Document date: July 16, 2008
Released online: July 16, 2008

Contact: Stu Kantor, (202) 261-5283, [email protected]


WASHINGTON, D.C, July 16, 2008—One-third of families with children, 13.7 million households, struggle to cover the everyday costs of living but don’t always succeed. Yet, four in five of these low-income families, whose incomes are less than twice the federal poverty level, include working adults.

Some families receive food stamps, child care subsidies, tax credits, and other government work supports, but these programs either offer too little or go to too few of those in need. At the same time, wages for low-income workers have generally stagnated over the past two decades, rainy-day saving is difficult at best, employer-sponsored health insurance is growing scarcer, and unemployment insurance is limited or unavailable.

Reinforcing the Safety Net
With so many families straining to make ends meet, a team of Urban Institute researchers, including labor economists, health researchers, housing experts, and children’s policy analysts, has created a set of interconnected proposals designed “to make work pay in today’s economy.”

The proposals, collected in “A New Safety Net for Low-Income Families” (available at http://www.urban.org/projects/newsafetynet), are grounded in rigorous research and extensive knowledge about the lives of low-income working families, and they come at a time when the economic slowdown, housing meltdown, and rising fuel and food prices could overwhelm these families. Analyzing low-income adults as both workers and parents, the collection makes clear-eyed connections between private-sector supports (such as job benefits and working conditions) and public-sector supports.  

“A New Safety Net for Low-Income Families” was supported by the Charles Stewart Mott and Annie E. Casey foundations. To spark further debate, the collection of eight essays includes commentaries from more than a dozen experts outside the Urban Institute.

How Could Policies Change to Help Low-Income Families Succeed?

Problem 1 — Quote the press release about low-income families between "Some families receive" and "limited or unavailable.", inclusive.
Problem 2 — Summarize the press release about low-income families in two sentences.
Rely solely on the press release about low-income families when responding.

Data —
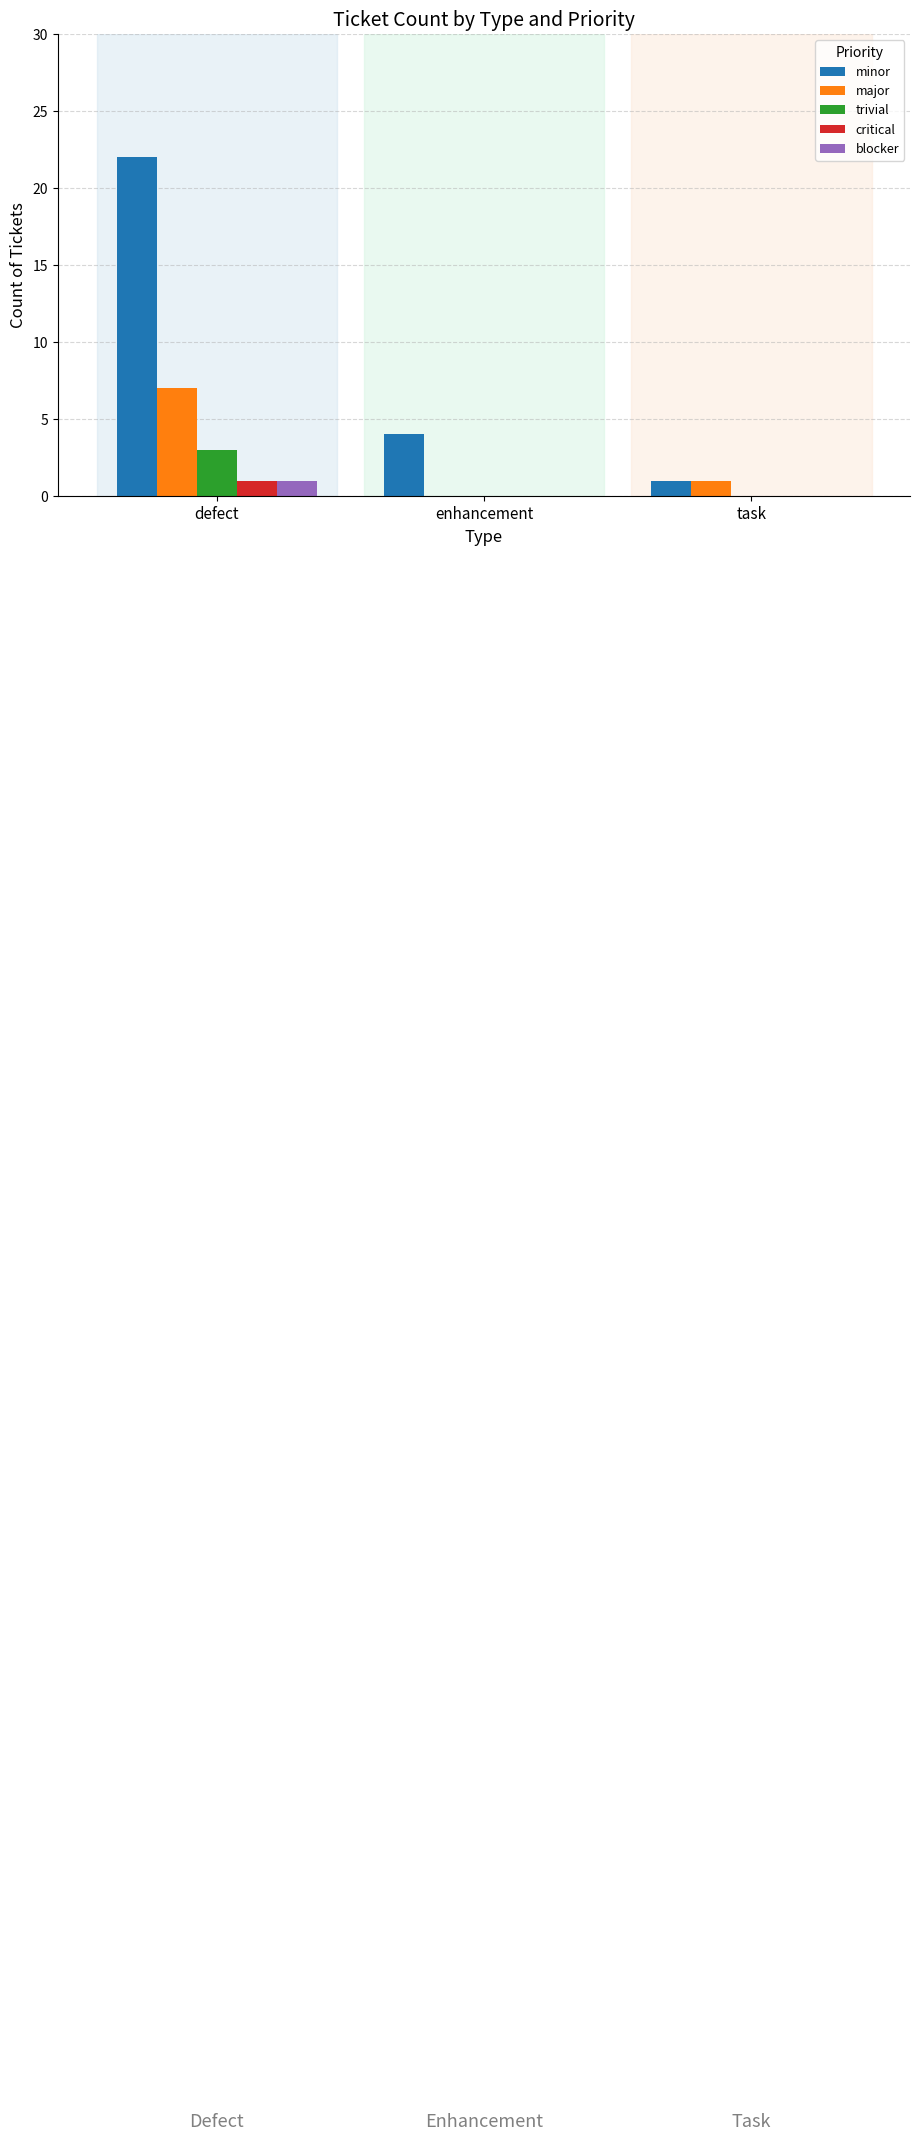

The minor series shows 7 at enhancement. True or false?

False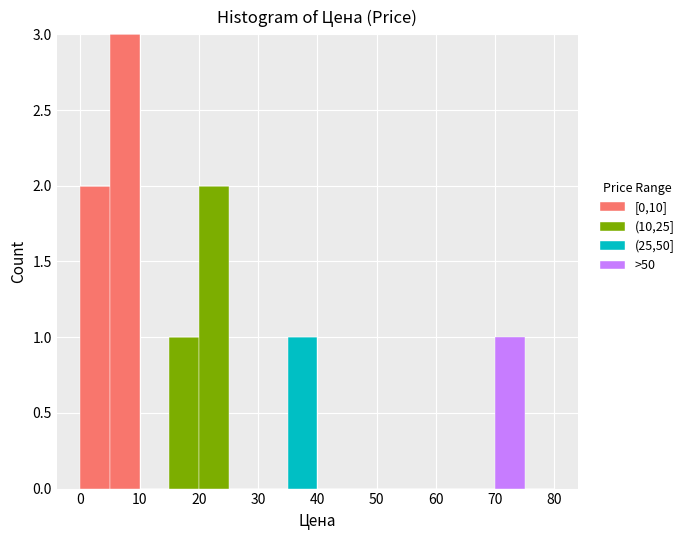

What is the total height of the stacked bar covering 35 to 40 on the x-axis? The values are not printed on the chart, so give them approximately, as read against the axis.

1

Task result 1 —
Some families receive food stamps, child care subsidies, tax credits, and other government work supports, but these programs either offer too little or go to too few of those in need. At the same time, wages for low-income workers have generally stagnated over the past two decades, rainy-day saving is difficult at best, employer-sponsored health insurance is growing scarcer, and unemployment insurance is limited or unavailable.

Task result 2 — One-third of families with children, 13.7 million households, struggle to cover the everyday costs of living, yet four in five of these low-income families include working adults. In response, a team of Urban Institute researchers has created a set of interconnected proposals, collected in "A New Safety Net for Low-Income Families," that are designed to make work pay in today's economy.